Namun di tengah jalan terjadi pergantian direksi Merpati, Jonny digantikan Rudy. Dirut baru ternyata membawa Merpati menyimpang dari roadmap dan rencana kerja dan anggaran perusahaan (RKAP) 2012 yang berakibat pada kerugian, peningkatan utang, dan tunggakan.

Manajemen baru ternyata tak punya skala prioritas dan solusi untuk dapat keluar dari lubang jarum. Ini semua terjadi karena mereka tak mempunyai business plan. Ketiadaan rancangan inilah, yang terjadi sejak Rudy menjabat dirut, menyebabkan pencairan dana PMN Rp 200 miliar ìtertundaî. Namun katakanlah PMN Rp 200 miliar itu nanti cair, diyakini tak akan menyelesaikan masalah karena terlambat, sehingga cash flow Merpati tak akan tertolong, sebagaimana pencairan PMN Rp 560 miliar juga terlambat 8 bulan dari seharusnya Mei 2011.
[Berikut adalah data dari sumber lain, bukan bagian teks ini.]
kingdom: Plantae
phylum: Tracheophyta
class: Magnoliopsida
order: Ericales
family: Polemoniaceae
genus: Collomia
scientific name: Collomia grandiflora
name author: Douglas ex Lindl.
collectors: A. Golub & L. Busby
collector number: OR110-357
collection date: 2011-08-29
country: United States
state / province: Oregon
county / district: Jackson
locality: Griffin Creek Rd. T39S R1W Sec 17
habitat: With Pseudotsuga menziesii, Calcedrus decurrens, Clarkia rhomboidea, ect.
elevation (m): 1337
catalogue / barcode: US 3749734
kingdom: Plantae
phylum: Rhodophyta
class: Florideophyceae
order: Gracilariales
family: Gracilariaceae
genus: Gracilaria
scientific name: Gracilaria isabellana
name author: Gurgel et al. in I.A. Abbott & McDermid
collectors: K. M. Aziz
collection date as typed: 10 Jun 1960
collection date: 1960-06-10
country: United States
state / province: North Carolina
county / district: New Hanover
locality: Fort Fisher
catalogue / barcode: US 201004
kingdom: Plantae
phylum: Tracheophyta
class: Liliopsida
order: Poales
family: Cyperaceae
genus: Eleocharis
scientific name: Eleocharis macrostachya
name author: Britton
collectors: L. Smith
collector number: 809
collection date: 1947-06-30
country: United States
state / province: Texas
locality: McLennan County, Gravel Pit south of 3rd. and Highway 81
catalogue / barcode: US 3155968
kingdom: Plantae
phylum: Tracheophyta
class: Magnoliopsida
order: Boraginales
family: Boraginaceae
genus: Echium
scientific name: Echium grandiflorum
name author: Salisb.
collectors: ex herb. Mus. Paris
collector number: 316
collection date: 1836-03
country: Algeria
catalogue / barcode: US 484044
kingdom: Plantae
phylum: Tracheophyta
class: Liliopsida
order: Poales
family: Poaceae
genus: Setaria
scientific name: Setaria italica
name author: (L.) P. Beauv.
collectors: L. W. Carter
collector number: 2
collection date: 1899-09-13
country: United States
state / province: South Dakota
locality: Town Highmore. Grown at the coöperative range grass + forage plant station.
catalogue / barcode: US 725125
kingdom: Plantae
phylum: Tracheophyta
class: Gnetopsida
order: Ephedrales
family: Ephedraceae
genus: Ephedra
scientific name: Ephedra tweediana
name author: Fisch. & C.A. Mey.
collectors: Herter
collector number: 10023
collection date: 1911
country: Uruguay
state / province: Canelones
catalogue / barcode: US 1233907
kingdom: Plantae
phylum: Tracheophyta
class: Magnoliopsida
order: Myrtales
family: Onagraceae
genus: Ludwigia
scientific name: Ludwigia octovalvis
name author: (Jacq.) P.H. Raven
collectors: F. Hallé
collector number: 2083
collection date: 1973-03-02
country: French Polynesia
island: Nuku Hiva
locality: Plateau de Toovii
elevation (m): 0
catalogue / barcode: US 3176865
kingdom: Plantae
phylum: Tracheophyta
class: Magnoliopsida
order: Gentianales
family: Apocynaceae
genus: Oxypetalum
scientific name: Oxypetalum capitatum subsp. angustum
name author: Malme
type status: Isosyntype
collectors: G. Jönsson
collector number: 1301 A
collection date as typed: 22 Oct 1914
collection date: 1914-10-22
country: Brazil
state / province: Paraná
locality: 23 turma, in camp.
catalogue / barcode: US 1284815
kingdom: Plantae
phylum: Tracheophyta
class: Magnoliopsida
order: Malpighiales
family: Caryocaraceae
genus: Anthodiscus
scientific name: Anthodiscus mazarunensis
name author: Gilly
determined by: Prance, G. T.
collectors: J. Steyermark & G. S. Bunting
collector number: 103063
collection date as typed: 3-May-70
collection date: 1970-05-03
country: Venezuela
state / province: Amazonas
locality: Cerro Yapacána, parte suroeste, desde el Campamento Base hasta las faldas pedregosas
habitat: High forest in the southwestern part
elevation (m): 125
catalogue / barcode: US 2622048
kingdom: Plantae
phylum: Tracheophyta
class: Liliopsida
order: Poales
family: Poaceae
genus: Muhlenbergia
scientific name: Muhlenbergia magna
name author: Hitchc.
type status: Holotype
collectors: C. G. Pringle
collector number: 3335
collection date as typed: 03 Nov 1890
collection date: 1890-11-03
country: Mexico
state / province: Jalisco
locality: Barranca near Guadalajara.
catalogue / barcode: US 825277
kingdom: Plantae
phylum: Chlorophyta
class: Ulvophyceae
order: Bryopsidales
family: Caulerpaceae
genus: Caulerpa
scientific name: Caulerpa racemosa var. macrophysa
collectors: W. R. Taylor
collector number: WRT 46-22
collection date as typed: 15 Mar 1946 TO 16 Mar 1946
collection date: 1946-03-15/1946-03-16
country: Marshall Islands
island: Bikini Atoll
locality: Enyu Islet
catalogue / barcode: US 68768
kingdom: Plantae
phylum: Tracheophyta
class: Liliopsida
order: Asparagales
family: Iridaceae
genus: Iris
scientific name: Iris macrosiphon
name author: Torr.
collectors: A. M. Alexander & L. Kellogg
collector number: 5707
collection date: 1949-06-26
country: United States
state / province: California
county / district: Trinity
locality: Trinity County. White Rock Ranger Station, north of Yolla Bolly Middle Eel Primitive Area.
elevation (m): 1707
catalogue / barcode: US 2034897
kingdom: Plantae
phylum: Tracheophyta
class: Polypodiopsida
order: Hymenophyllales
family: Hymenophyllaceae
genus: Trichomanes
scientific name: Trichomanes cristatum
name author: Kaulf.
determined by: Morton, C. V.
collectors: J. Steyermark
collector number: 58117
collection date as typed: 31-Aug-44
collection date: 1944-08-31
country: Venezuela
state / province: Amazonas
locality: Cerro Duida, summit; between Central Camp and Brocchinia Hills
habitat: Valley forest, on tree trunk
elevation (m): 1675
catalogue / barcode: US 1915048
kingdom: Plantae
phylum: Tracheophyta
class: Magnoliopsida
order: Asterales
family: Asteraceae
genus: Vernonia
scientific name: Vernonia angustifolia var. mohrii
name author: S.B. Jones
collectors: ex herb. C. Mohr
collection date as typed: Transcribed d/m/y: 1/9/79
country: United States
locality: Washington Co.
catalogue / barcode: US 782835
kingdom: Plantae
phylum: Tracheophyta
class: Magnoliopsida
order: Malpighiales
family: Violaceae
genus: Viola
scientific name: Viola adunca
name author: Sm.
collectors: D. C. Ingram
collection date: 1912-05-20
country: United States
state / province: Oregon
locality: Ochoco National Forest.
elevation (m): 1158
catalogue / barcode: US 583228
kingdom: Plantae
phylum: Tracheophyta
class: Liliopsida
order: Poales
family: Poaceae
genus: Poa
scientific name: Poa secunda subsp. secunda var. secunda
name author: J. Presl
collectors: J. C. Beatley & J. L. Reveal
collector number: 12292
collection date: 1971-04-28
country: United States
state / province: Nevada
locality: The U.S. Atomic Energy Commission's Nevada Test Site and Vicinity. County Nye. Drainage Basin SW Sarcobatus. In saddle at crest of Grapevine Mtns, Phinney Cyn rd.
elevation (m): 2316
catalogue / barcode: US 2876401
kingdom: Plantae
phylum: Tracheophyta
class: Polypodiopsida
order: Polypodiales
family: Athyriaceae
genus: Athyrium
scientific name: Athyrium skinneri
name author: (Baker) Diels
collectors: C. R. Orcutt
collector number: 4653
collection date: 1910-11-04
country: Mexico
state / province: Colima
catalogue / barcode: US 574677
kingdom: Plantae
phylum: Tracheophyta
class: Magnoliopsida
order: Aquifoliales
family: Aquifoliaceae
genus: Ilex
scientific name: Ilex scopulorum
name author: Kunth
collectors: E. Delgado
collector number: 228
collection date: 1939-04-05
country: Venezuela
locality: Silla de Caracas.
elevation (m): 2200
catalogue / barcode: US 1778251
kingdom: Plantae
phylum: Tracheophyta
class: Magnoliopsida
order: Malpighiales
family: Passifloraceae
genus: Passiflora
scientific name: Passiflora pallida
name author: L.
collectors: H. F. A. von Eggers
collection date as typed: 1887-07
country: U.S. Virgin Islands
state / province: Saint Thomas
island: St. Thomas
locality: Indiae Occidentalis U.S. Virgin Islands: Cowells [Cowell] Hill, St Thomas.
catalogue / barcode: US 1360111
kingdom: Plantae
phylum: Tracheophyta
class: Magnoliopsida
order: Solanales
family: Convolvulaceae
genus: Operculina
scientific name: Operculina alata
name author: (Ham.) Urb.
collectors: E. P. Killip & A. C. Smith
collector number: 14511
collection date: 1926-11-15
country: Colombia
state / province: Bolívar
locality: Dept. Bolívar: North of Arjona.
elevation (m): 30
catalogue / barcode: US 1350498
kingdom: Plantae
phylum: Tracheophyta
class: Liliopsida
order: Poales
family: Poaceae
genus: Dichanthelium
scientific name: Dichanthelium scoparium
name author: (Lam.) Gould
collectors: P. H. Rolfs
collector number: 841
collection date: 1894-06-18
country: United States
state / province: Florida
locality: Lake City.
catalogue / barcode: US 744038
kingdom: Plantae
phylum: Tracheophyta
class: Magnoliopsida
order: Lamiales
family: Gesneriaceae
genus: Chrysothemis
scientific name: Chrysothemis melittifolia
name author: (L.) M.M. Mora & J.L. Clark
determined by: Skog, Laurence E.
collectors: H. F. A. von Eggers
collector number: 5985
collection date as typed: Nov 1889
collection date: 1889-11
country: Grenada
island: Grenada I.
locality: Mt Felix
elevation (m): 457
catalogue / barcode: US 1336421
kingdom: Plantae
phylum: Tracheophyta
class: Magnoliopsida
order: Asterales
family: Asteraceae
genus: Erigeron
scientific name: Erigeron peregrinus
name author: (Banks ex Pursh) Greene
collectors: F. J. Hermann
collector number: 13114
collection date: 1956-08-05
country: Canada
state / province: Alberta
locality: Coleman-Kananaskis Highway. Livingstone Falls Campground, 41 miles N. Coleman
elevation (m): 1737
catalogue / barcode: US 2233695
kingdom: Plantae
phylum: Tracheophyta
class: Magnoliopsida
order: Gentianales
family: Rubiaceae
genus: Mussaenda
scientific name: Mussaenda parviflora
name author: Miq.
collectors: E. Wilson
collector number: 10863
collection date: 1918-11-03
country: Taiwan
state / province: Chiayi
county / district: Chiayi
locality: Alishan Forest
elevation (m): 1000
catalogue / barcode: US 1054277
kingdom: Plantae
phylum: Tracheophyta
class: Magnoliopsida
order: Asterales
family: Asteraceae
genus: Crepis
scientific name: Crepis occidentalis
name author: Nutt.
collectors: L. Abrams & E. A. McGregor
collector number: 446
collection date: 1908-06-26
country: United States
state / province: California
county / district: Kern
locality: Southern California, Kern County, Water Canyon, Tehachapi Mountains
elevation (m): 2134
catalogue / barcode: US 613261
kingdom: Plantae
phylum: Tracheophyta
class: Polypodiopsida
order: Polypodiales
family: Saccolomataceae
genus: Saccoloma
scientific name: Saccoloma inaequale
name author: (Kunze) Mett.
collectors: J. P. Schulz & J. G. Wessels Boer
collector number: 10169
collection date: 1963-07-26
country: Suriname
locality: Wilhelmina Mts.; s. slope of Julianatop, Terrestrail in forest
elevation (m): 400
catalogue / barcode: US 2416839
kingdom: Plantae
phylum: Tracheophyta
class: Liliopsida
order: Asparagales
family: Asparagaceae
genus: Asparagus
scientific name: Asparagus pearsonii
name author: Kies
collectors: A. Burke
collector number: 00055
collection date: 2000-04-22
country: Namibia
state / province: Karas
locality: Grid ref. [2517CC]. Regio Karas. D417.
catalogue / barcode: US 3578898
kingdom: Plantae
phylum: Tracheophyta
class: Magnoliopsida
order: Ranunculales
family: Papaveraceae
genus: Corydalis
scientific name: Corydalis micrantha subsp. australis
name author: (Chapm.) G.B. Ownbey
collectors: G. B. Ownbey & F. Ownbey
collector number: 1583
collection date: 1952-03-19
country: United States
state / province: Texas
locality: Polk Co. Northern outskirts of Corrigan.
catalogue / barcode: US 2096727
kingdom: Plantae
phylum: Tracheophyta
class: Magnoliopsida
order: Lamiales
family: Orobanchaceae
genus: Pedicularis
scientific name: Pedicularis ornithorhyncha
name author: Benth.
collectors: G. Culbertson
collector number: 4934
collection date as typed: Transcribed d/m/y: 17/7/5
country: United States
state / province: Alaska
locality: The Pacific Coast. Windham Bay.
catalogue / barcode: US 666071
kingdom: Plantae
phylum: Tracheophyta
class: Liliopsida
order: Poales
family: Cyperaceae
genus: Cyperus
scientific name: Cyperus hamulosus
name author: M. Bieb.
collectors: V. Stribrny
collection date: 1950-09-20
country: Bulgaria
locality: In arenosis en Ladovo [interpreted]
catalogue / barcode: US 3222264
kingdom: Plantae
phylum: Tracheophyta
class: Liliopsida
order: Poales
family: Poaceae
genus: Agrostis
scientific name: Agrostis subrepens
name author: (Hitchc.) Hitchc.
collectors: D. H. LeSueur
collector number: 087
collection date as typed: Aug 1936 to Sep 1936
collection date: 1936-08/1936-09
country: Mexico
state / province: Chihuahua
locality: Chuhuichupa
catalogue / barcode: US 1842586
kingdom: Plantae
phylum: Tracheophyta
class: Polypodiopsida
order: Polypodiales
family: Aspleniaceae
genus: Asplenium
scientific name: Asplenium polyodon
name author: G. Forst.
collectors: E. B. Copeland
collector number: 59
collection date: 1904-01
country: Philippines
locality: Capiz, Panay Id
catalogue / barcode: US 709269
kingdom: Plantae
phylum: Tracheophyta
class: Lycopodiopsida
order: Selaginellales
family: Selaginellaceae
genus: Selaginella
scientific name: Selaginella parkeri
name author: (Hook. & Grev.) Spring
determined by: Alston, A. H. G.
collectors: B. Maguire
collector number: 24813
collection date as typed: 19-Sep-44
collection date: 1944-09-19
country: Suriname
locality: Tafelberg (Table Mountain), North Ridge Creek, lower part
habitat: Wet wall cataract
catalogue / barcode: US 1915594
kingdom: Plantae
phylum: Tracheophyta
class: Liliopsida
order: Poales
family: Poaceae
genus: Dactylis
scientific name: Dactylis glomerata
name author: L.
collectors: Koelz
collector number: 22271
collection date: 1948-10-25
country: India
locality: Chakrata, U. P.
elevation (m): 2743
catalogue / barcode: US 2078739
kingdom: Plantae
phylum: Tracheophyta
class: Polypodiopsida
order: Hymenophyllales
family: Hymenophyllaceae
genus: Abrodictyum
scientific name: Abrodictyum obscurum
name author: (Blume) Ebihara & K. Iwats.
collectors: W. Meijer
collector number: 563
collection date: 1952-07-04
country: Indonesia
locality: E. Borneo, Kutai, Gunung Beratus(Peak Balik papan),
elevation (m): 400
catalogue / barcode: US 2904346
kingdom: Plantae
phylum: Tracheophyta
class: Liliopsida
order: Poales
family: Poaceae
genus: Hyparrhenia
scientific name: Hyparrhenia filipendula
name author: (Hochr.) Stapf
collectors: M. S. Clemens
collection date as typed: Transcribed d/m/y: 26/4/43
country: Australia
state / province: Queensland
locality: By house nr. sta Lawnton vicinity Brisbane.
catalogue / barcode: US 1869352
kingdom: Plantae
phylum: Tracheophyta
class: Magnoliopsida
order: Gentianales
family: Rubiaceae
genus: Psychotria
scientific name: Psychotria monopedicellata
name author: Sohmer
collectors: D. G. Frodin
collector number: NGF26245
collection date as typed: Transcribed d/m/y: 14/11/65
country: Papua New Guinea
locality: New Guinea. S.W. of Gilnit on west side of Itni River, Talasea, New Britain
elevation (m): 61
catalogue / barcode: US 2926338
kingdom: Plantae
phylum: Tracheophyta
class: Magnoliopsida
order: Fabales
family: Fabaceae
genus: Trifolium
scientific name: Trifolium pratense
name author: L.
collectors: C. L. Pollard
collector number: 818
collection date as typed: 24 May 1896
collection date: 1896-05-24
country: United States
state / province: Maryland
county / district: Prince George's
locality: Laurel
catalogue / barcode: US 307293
Haruskah Merpati diselamatkan atau sebaliknya disuntik mati ala Rusia? Penulis tegas mendukung penyelamatan Merpati. Apalagi untuk melikuidasi, negara harus mengeluarkan uang untuk pembayaran utang yang kini mencapai Rp 7 triliun (SM, 1/3/14), dan membayar pesangon karyawan. Aset Merpati kini sekitar Rp 300 miliar, sementara utangnya mencapai Rp 7 triliun. Bila hendak menutup Merpati, setidak-tidaknya butuh dana Rp 6,7 triliun.

Penutupan Merpati juga akan merugikan masyarakat, terutama di kawasan timur Indonesia. Begitu fanatiknya masyarakat Indonesia timur terhadap Merpati, seakan-akan mereka tidak mengenal maskapai lain. Tiap ada pesawat melintas, apa pun maskapainya, mereka akan menyebutnya pesawat Merpati.

Bagaimana menyelesaikan problem Merpati? Bisa dimulai dari pencairan PMN Rp 200 miliar itu, kemudian melakukan revisi business plan yang akan dilaksanakan oleh direksi baru yang berkompeten setelah kepemimpinan Asep.  Selanjutnya, utang Merpati terhadap pemerintah seperti eks MA-60 dijadikan PMN, dan utang terhadap BUMN lain seperti PT Angkasa Pura dan Bank Mandiri serta tunggakan utang Pertamina dikonversi menjadi saham.

Dahlan Iskan tak perlu segan mengganti Asep dengan dirut baru yang kapabel, dan bila yang dinilai kapabel adalah dirut atau direksi yang pernah menjabat, terindikasi dari dimilikinya business plan, Dahlan pun tak perlu malu-malu mengangkat kembali mereka. Apa pun yang terjadi, yang penting harus menyelamatkan Merpati.